Сознание, что корабль стал глухой и слепой развалиной, подгоняло Грира, словно острые колесики испанских шпор. Перископы подводной лодки были слепы, а радио до сих пор хранило упорное молчание, несмотря на все усилия умелых и энергичных специалистов. Наконец, в 23.00 21 апреля офицер-связист доложил Гриру, что радиопередатчик отремонтирован и его временная антенна готова.

Грир вручил связисту зашифрованное донесение, уже давно готовое к передаче. Мертвая тишина воцарилась в центральном посту, когда радист, склонившись над аппаратурой, устанавливал связь с далекой приемной станцией. Когда стало известно, что голос «Сихорс» снова летит через море, в отсеках раздались радостные возгласы, и на всех лицах расцвели веселые улыбки.

— Курс на Гуам, полный вперед! — поднявшись на мостик, приказал командир старшему помощнику и снова спустился вниз — теперь можно было отоспаться. Грир передал донесение. «Сихорс» выполнила свою задачу.

Позже, описывая подробности этого поистине жуткого похода, Грир говорил: «Мне не раз приходилось подвергаться атакам глубинными бомбами, но такой — никогда.

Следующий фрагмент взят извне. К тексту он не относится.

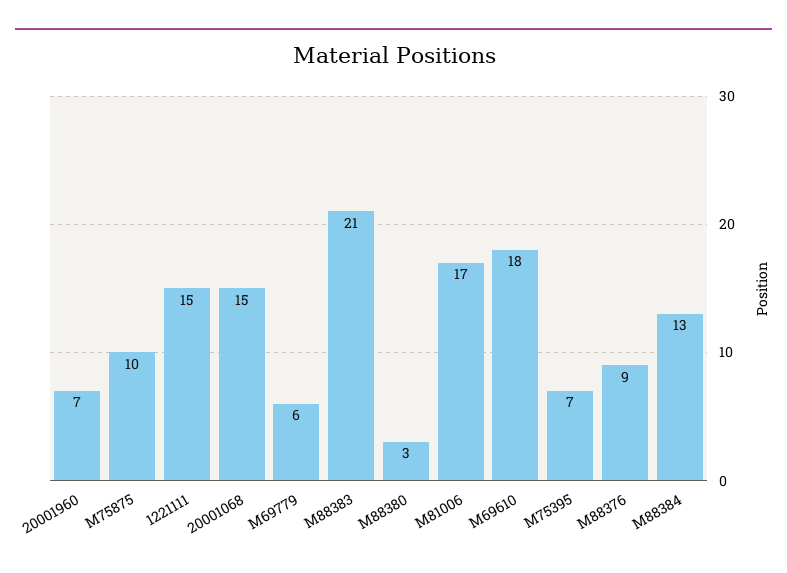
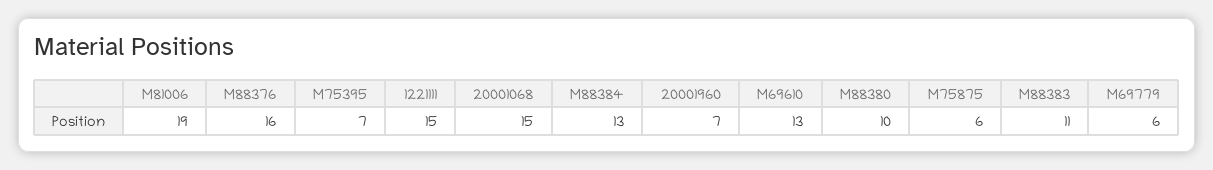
  {
    "20001960": 7,
-   "M75875": 10,
+   "M75875": 6,
    "1221111": 15,
    "20001068": 15,
    "M69779": 6,
-   "M88383": 21,
+   "M88383": 11,
-   "M88380": 3,
+   "M88380": 10,
-   "M81006": 17,
+   "M81006": 19,
-   "M69610": 18,
+   "M69610": 13,
    "M75395": 7,
-   "M88376": 9,
+   "M88376": 16,
    "M88384": 13
  }

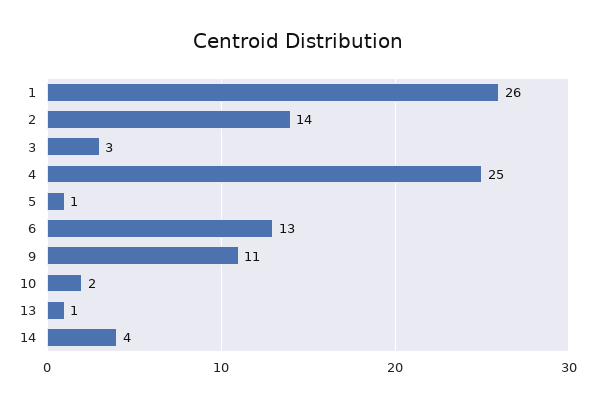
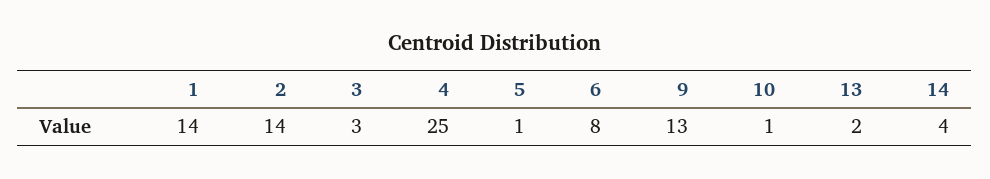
  {
-   "1": 26,
+   "1": 14,
    "2": 14,
    "3": 3,
    "4": 25,
    "5": 1,
-   "6": 13,
+   "6": 8,
-   "9": 11,
+   "9": 13,
-   "10": 2,
+   "10": 1,
-   "13": 1,
+   "13": 2,
    "14": 4
  }

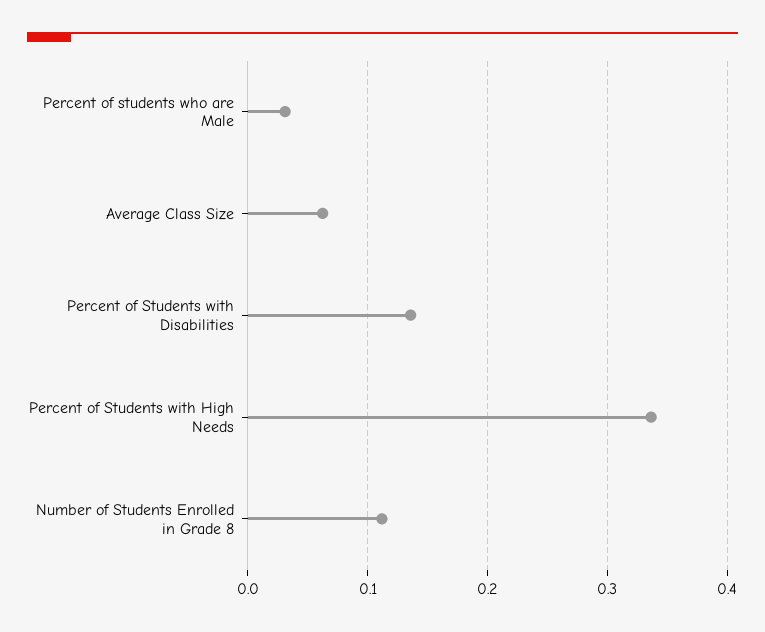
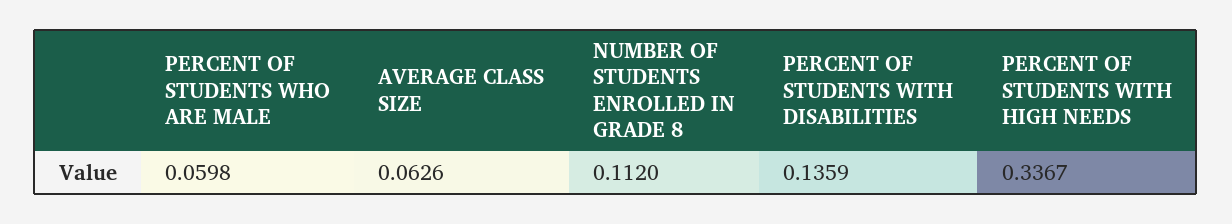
  {
-   "Percent of students who are Male": 0.03,
+   "Percent of students who are Male": 0.0598,
    "Average Class Size": 0.0626,
    "Percent of Students with Disabilities": 0.1359,
    "Percent of Students with High Needs": 0.3367,
    "Number of Students Enrolled in Grade 8": 0.112
  }

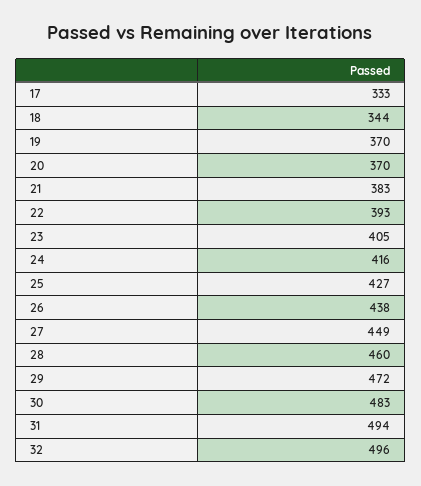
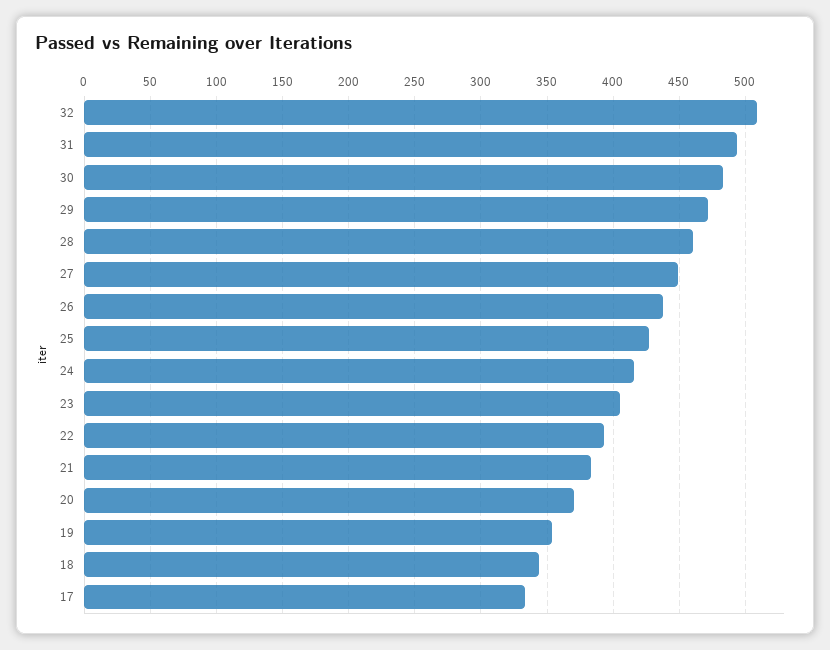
  {
    "17": 333,
    "18": 344,
-   "19": 370,
+   "19": 355,
    "20": 370,
    "21": 383,
    "22": 393,
    "23": 405,
    "24": 416,
    "25": 427,
    "26": 438,
    "27": 449,
    "28": 460,
    "29": 472,
    "30": 483,
    "31": 494,
-   "32": 496
+   "32": 510
  }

До сих пор мне не довелось испытать, как у самого борта взрываются почти 300-килограммовые бомбы. Каждый взрыв заставлял нашу подводную лодку подскакивать, точно норовистую лошадь. Наше счастье, что бомбы рвались над нами.

У меня даже появилась мысль всплыть и проложить себе дорогу артиллерийским огнем. Слава богу, что я не сделал этого. Наши кранцы первых выстрелов оказались затопленными, а орудия были выведены из строя. Эта безнадежная попытка только погубила бы подводную лодку, экипаж и ценнейшую информацию, которую я должен был передать вам.

Во время первой атаки произошел интересный случай. Мой минный и артиллерийский офицер Джо Спорер стоял у часов в кормовом торпедном отсеке и глядел на циферблат. Он хотел заметить, когда оборвется его жизнь. Вдруг от сотрясения часы сорвались с переборки и полетели прямо на него. Очень хладнокровно, сохраняя полное спокойствие, он поймал их, записал часы и минуты и бережно положил. Сейчас я уже забыл это время, но оно указано в моем рапорте. Джо заметил время первой атаки очень точно.

Последующие 16 часов плавания мы напряженно работали. Производился ремонт, который можно было сделать своими силами. Никакой суматохи, ни малейших признаков страха. В разумных усилиях и предложениях не было недостатка».

Когда атака глубинными бомбами, наконец, прекратилась и взрывы утихли, «Сихорс» благополучно всплыла на поверхность.

«Находясь в боевой рубке, я слышал удары волн о палубу лодки, а наш единственный глубомер продолжал показывать 25-метровую глубину, — продолжал свой рассказ Грир. — Уверенный в том, что мы уже на поверхности, я приказал старшине рулевых стать у рубочного люка, а сам обхватил его обеими руками за ноги, опасаясь, как бы большое давление внутри лодки не выбросило нас за борт. Затем я приказал ему отдраить люк. Он раскрылся с треском, напоминающим хлопок пробки, вылетающей из горлышка бутылки шампанского. Нас обоих выбросило на мостик, и слава создателю, что мы не свалились в воду».